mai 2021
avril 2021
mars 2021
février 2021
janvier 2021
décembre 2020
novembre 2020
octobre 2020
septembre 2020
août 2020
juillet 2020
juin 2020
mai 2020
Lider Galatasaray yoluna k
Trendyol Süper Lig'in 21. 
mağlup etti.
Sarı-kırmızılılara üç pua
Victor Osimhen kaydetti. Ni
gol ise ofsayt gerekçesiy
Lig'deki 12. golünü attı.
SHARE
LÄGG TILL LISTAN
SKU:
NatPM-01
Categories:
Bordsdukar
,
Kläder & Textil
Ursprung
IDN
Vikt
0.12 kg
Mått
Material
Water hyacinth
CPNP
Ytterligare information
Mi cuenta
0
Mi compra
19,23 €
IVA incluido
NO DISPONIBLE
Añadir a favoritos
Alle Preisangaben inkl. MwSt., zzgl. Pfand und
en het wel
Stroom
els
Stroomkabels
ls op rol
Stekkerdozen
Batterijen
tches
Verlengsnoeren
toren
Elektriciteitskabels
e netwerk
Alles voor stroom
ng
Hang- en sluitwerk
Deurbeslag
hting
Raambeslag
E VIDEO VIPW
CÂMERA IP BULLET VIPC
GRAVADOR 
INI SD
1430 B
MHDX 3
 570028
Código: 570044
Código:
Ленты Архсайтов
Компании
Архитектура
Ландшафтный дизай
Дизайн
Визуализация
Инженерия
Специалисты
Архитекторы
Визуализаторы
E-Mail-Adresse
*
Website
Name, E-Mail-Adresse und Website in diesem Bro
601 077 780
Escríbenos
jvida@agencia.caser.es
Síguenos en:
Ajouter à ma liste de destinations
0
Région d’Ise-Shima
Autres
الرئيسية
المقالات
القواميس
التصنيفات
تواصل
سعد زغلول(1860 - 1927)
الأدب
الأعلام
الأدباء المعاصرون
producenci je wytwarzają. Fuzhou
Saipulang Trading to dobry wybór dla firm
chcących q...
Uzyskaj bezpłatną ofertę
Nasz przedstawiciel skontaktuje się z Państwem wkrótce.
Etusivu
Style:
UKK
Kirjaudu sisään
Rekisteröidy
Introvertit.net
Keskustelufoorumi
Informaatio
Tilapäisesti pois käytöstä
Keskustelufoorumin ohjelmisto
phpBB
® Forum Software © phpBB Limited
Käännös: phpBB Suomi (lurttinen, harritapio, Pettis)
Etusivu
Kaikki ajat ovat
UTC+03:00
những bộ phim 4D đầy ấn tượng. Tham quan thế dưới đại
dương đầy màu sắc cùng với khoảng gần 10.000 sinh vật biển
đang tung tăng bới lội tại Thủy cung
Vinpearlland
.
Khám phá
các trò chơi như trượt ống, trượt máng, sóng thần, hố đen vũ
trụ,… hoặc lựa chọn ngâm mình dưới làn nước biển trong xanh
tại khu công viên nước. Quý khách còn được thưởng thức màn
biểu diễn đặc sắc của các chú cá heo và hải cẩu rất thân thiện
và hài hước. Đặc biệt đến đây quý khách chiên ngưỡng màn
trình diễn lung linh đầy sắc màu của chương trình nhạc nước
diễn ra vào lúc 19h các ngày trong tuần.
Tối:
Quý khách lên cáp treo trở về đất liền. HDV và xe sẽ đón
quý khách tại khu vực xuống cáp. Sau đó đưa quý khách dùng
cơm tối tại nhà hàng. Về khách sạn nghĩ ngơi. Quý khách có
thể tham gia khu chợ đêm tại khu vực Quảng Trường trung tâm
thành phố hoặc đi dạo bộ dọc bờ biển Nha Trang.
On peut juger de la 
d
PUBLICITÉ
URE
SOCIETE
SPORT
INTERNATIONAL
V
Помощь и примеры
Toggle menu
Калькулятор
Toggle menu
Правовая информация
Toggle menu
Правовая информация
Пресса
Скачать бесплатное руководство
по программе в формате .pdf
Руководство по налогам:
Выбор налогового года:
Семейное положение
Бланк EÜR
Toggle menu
···
* _Assignment_: What is needed is every line of the records that contains the word "dưới".

* _Task result_:
những bộ phim 4D đầy ấn tượng. Tham quan thế dưới đại
trụ,… hoặc lựa chọn ngâm mình dưới làn nước biển trong xanh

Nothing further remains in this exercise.